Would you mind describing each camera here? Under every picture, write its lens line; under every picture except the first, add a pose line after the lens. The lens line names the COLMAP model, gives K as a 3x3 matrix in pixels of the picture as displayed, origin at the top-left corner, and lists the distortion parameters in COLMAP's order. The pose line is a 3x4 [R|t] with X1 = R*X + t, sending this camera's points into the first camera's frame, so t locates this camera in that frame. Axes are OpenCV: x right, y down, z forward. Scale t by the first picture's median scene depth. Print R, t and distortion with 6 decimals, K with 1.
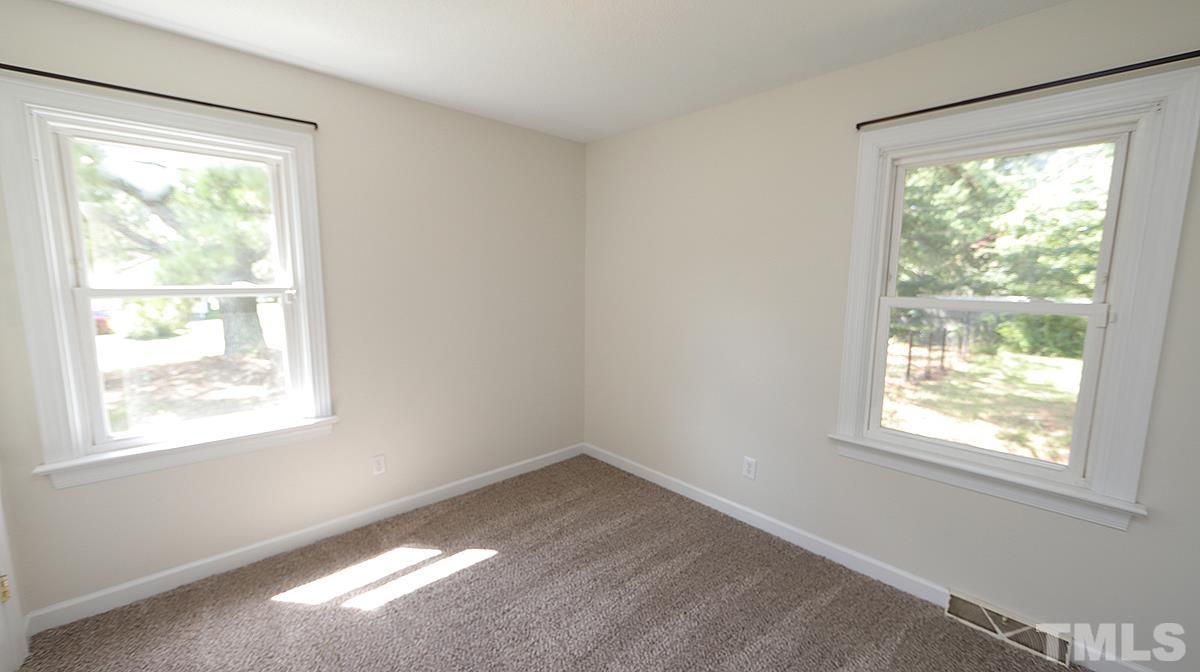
lens RADIAL K [[467.2, 0, 597.9], [0, 467.2, 334.1], [0, 0, 1]] dist [0.002385, 0.000047]
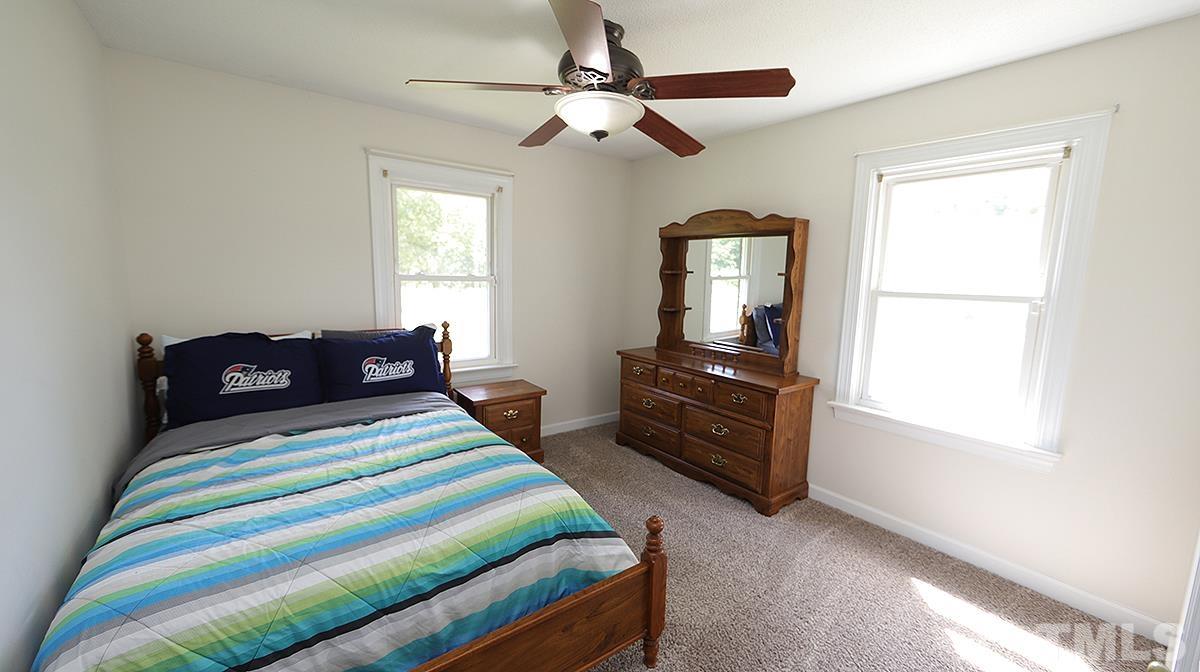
lens RADIAL K [[467.2, 0, 599.0], [0, 467.2, 337.5], [0, 0, 1]] dist [0.002385, 0.000047]
pose [[-0.101951, 0.132172, -0.985970, 0.351369], [-0.142522, 0.978969, 0.145971, -0.037587], [0.984527, 0.155404, -0.080969, 0.260760]]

============

> **Exercise brief**
Exclude images. Return the data above verbatim.

> **Written response**
Would you mind describing each camera here? Under every picture, write its lens line; under every picture except the first, add a pose line after the lens. The lens line names the COLMAP model, gives K as a 3x3 matrix in pixels of the picture as displayed, origin at the top-left corner, and lists the distortion parameters in COLMAP's order. The pose line is a 3x4 [R|t] with X1 = R*X + t, sending this camera's points into the first camera's frame, so t locates this camera in that frame. Axes are OpenCV: x right, y down, z forward. Scale t by the first picture's median scene depth. Print R, t and distortion with 6 decimals, K with 1.
lens RADIAL K [[467.2, 0, 597.9], [0, 467.2, 334.1], [0, 0, 1]] dist [0.002385, 0.000047]
lens RADIAL K [[467.2, 0, 599.0], [0, 467.2, 337.5], [0, 0, 1]] dist [0.002385, 0.000047]
pose [[-0.101951, 0.132172, -0.985970, 0.351369], [-0.142522, 0.978969, 0.145971, -0.037587], [0.984527, 0.155404, -0.080969, 0.260760]]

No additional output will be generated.